Even the soft evening light cannot make the stark concrete complex much less harsh, a barren ugly sprawl of jagged lines and forbidding angles that has imposed itself on the island's landscape. Regardless of the unwelcoming surroundings, as Jax steps (stumbling) (hesitant) outside, for just an instant his expression softens, thin and pallid face tipping up towards the sky and his eye fluttering half-closed.

Then squeezing tighter shut, against the flutter-flash-click of so many camera flashes, strobing bright to blot out the sunset glow.

A tall, broad form in a navy suit closely tailored to classic lines comes between Jax and the cameras, and the press subsides for a moment. "I'm sorry about all of this," Steve whispers as he deftly tucks Jax's hand into the crook of his arm, the solid bulk of his shoulder near enough to lean on if needed. When he straightens back up to address the gathered reporters, he pitches his voice to project, his expression stern.

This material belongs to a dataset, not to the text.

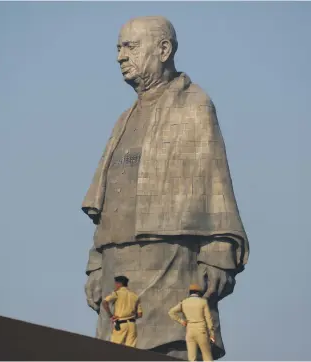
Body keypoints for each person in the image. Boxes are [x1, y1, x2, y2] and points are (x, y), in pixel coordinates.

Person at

"Today, the City of New York has dealt justly by my friend Jax Holland, who for his courage in doing the right thing was sent to jail, at grave consequence to his health, and kept apart from his family through two holidays. His support enabled Mr. Leo Concepcion to develop the vaccine that is ending the outbreak as we speak. But this fight is far from over -- these men, who have already risked life and liberty for us -- are threatened with federal charges levied by the same agencies that sought to prevent the vaccine coming to light." He tenses subtly beneath Jax's hand. "Even now, there is a federal warrant out for Mr. Concepcion's arrest, and I urge everyone to consult their conscience before complying with those who seek to punish a man for saving the world..."


thursday. 16 april. 6:45 p.m.

<BOM> Front Porch - Main Lodge - Ascension Island

The soft evening light spills gentle and inviting across the island, here and there highlighting the cabins nestled among the trees and glinting off the distant waves. A soft breeze rustles the trees and flutters at the lacy curtains of the lodge, on whose porch Leo is managing to look stiff and uncertain as he examines his surroundings. Bony arms crossed tight over his chest, jaw clenched, his eyes have squinted up against the mild sunset light as he takes a seat gingerly in the porch swing.

Close on his heels as she steps out of the lodge, Regan has two crisp beers in hand. She leans up against the railing opposite the swing, offering one out to Leo. "This isn't over." Her voice is soft, and not unsympathetic. "After everything that you risked, they repay you with --" Her lips press together, her head shaking as her blue eyes fix on Leo. She hesitates, looks at him a moment. "Whatever is going to happen out there, you have a home here."